When one looks at the life of Pastor McKinney you see an individual who was a trailblazer. His passing has left a void in the life of our church and our country. We have lost a great man who was not only concerned about nation building but also about building the kingdom of God.
As I take time to reflect, I could not help but realize that if it were not for Pastor McKinney, I would not be where I am today. All of us, as ministers, today, must realize that it was his struggles and those of others in the earlier days that paved the way for us to be here today. Without his labours, we would not enjoy the benefits that we experience today. In fact, the North Bahamas Conference would probably not even exist.
Pastor McKinney and Sister Ruth meant a lot to Grand Bahama. In the early 1980s, he served as the pastor for the Freeport, West End and Eight Mike Rock churches. It was during this time that Grand Bahama Academy came into existence and Sister McKinney served as the principal.
I vividly recall the first sermon I ever preached even before entering ministry. It was at the Centerville Church, and we were having Youth Day.

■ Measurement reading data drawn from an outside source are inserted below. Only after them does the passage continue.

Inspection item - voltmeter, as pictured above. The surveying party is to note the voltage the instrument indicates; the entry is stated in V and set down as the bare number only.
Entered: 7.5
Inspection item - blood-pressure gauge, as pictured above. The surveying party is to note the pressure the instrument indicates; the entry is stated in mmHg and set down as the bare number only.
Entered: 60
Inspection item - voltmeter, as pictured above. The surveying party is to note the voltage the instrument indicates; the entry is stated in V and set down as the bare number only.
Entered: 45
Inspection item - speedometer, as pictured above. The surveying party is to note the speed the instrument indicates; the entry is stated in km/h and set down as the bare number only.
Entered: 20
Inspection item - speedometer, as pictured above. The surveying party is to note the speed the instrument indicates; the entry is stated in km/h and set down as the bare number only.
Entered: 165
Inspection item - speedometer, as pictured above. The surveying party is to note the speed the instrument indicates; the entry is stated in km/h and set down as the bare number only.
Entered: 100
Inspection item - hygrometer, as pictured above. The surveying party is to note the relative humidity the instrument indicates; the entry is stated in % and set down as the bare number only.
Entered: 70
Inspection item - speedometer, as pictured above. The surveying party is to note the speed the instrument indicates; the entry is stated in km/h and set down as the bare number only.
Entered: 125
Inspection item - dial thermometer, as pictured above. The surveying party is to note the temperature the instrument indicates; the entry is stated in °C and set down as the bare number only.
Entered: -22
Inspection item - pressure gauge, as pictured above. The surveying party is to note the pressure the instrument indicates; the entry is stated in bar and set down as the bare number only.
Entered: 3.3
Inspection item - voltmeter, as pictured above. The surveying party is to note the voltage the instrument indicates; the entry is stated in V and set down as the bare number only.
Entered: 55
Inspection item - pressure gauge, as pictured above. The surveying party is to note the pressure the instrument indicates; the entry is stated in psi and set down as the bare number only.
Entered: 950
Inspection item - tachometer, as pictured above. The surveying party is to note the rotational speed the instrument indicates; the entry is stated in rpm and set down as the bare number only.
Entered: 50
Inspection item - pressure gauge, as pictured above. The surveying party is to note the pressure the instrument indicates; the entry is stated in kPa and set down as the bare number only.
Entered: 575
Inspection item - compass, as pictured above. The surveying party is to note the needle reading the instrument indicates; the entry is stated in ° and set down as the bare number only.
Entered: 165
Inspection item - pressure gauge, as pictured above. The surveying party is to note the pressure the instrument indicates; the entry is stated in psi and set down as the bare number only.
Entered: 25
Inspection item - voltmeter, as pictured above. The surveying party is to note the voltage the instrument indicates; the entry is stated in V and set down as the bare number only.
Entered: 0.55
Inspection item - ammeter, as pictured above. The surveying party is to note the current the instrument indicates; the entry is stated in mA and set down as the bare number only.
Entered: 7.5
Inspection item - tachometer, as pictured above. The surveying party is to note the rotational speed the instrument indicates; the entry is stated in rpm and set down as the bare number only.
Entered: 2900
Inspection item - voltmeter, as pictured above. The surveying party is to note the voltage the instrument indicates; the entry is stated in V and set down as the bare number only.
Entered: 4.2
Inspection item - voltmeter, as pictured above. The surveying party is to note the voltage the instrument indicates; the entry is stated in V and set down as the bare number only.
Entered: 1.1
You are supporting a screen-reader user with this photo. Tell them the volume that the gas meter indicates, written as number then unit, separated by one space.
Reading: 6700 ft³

Pastor McKinney who was Union President at that time was visiting the area and showed up to worship that day. The custom at that time was to always give he pulpit to the highest-ranking pastor who is in the house. I'll never forget his words to us when the offer was made. He simply said let the young people go ahead. I'll sit and support them. When you preach in front of a Union President that can be intimidating. But his comments to me on my sermon at the end helped to encourage me to pursue what God was calling me to do.
Today our hearts are heavy but thankful. Many persons in the North Bahamas share a deep bond with Pastor McKinney. That lost will be felt in our territory. So this week for our prayer focus, I invite us to keep Sister Ruth McKinney and the family in prayer. But I further ask and challenge us to pray that the evangelistic spirit of Pastor McKinney will capture the hearts of all our members in this territory, and in memory of his legacy, we will go out and give our best efforts to finishing the work. Let us commit to not allow his labours to be in vain, but let us commit to work just like he did during his tenure in the North Bahamas as we move forward.